__Job item__
Reproduce exactly the line with "глаза — слезное озеро." and the lines after it. Stop at the last line of the data and include nothing else.

__The records__
◆ ◆ ◆ ◆ ◆

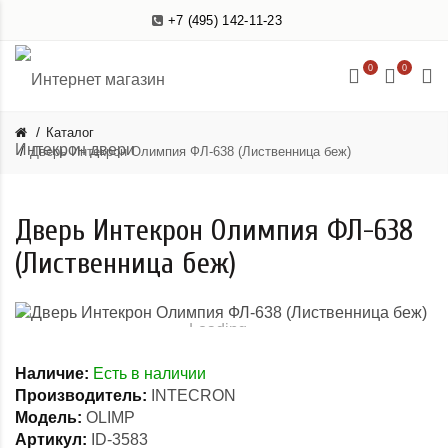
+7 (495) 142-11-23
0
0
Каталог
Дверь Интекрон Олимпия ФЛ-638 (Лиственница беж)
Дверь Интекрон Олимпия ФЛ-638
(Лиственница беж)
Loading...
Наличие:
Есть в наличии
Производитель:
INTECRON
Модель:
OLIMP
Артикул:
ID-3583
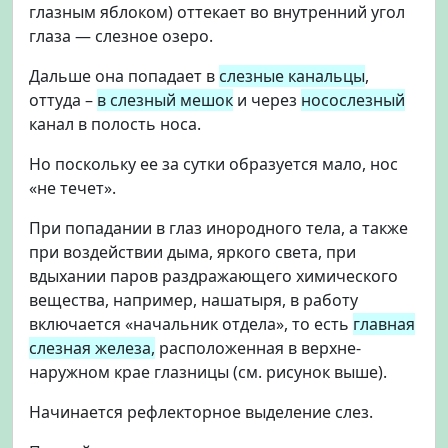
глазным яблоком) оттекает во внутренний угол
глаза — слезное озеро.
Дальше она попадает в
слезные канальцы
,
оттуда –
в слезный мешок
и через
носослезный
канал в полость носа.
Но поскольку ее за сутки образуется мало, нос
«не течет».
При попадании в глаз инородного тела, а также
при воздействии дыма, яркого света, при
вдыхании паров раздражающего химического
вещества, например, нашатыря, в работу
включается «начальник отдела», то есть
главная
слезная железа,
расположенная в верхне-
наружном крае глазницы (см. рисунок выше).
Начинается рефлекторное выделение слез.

◆ ◆ ◆ ◆ ◆

__Solution for this exercise__
глаза — слезное озеро.
Дальше она попадает в
слезные канальцы
,
оттуда –
в слезный мешок
и через
носослезный
канал в полость носа.
Но поскольку ее за сутки образуется мало, нос
«не течет».
При попадании в глаз инородного тела, а также
при воздействии дыма, яркого света, при
вдыхании паров раздражающего химического
вещества, например, нашатыря, в работу
включается «начальник отдела», то есть
главная
слезная железа,
расположенная в верхне-
наружном крае глазницы (см. рисунок выше).
Начинается рефлекторное выделение слез.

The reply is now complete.